Mortlake residents meet with Richmond Borough councillors and Caroline Pidgeon MBE, Chair of the London Assembly Transport Committee, to discuss whether the Stag Brewery development could be car free.
Could the Stag Brewery development be ‘car-free’?
Car-free developments, where residents of newly built housing are not able to apply for a parking permit, is becoming more and more common across London as councils try to avoid adding to traffic and air pollution.
By placing ‘permit-free’ planning conditions on new developments, councils are also seeking to protect existing residents who are often very concerned about the impact on parking and congestion.
Car-free developments usually include disabled parking spaces and can include car club spaces, to support residents who need to use cars.
One of the reasons the Stag Brewery project has stalled is controversy over the number of car parking spaces proposed, with residents concerned not just about congestion and parking, but air pollution and road safety too, given that the site is sandwiched between the river and the railway line and its many level crossings.
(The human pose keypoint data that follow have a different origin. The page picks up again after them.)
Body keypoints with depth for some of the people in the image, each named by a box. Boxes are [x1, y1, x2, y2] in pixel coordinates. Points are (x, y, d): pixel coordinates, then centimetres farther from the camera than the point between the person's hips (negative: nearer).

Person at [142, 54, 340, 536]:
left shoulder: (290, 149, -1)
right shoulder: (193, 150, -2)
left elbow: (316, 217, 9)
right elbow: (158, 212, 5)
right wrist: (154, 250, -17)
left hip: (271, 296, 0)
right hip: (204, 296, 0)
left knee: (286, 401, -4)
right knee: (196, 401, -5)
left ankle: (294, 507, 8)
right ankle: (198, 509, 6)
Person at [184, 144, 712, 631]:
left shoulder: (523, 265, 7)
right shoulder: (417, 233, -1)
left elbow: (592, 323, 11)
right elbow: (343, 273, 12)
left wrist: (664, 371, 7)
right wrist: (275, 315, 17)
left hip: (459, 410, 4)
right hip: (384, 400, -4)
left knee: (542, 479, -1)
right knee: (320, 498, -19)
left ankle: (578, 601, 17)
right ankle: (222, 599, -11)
Residents say that adding more cars into this area is simply a non-starter: it will be harmful in so many ways. The Mayor of London’s planners have also already said that parking provision must be reduced in the development.
So is the answer for the development to be car-free? Local residents met recently with Richmond councillors and the Chair of the London Assembly Transport Committee, Caroline Pidgeon MBE, to discuss the idea.
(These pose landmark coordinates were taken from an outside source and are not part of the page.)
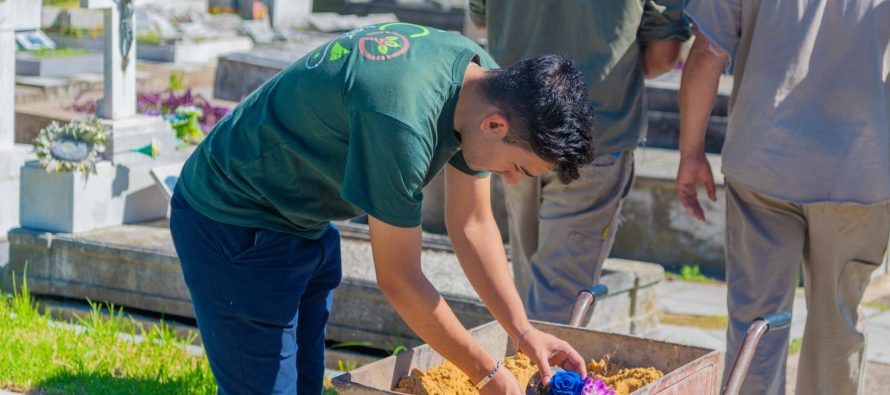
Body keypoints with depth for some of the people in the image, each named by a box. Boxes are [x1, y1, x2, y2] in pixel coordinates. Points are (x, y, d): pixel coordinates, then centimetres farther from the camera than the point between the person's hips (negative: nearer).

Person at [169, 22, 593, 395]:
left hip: (304, 223, 9)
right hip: (232, 224, -9)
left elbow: (473, 224, 2)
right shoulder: (402, 121, -37)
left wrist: (524, 333, -2)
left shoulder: (484, 79, -9)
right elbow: (399, 280, -27)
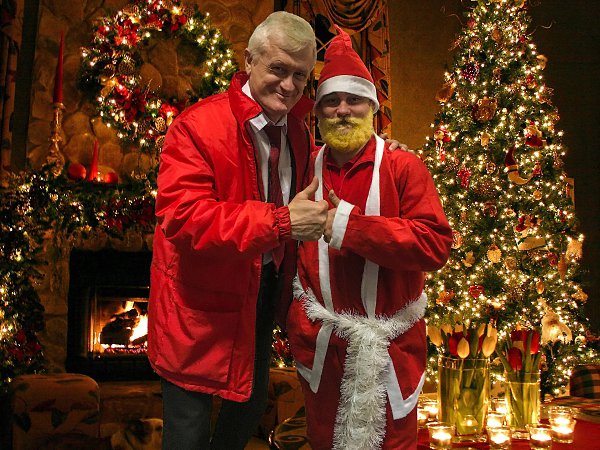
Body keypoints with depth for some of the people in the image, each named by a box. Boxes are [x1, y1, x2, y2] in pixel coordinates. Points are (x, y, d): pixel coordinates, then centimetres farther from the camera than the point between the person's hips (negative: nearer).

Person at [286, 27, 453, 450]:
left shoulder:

It was pointed out that developers tend to argue that parking provision is essential to marketing new development. But many new car-free developments, even in Outer London boroughs like Hounslow, are selling at high prices without difficulty. In fact, the lack of cars makes for an attractive and quiet environment which is used as a selling point.
It was felt that young people nowadays often do not expect to own a car. And that many London households are already ‘car-free’, as many at two thirds in some Inner London boroughs.
Could car parking provision in fact attract foreign investors, who often expect parking provision when buying property? Was this the type of buyer the community wanted to attract?
Local public transport issues were also discussed. It needs to be improved anyway, local residents said, but with a car-free development on this scale, it would be essential. Though well served by train stations, the local buses are not frequent enough and routes need to be extended. It was felt this should be possible, particularly with financial contributions from the developers.
A Controlled Parking Zone (CPZ) would have to be introduced in the surrounding streets, otherwise new residents could circumvent the lack of parking provision. Might a CPZ be unpopular with existing residents? It was pointed out that CPZs can bring benefits for householders, including being able to park near your home, an often dramatic reduction in ‘commuter parking’, and reduced traffic and congestion.
Residents felt the meeting was a positive step forward and are keen to continue constructive dialogue with councillors.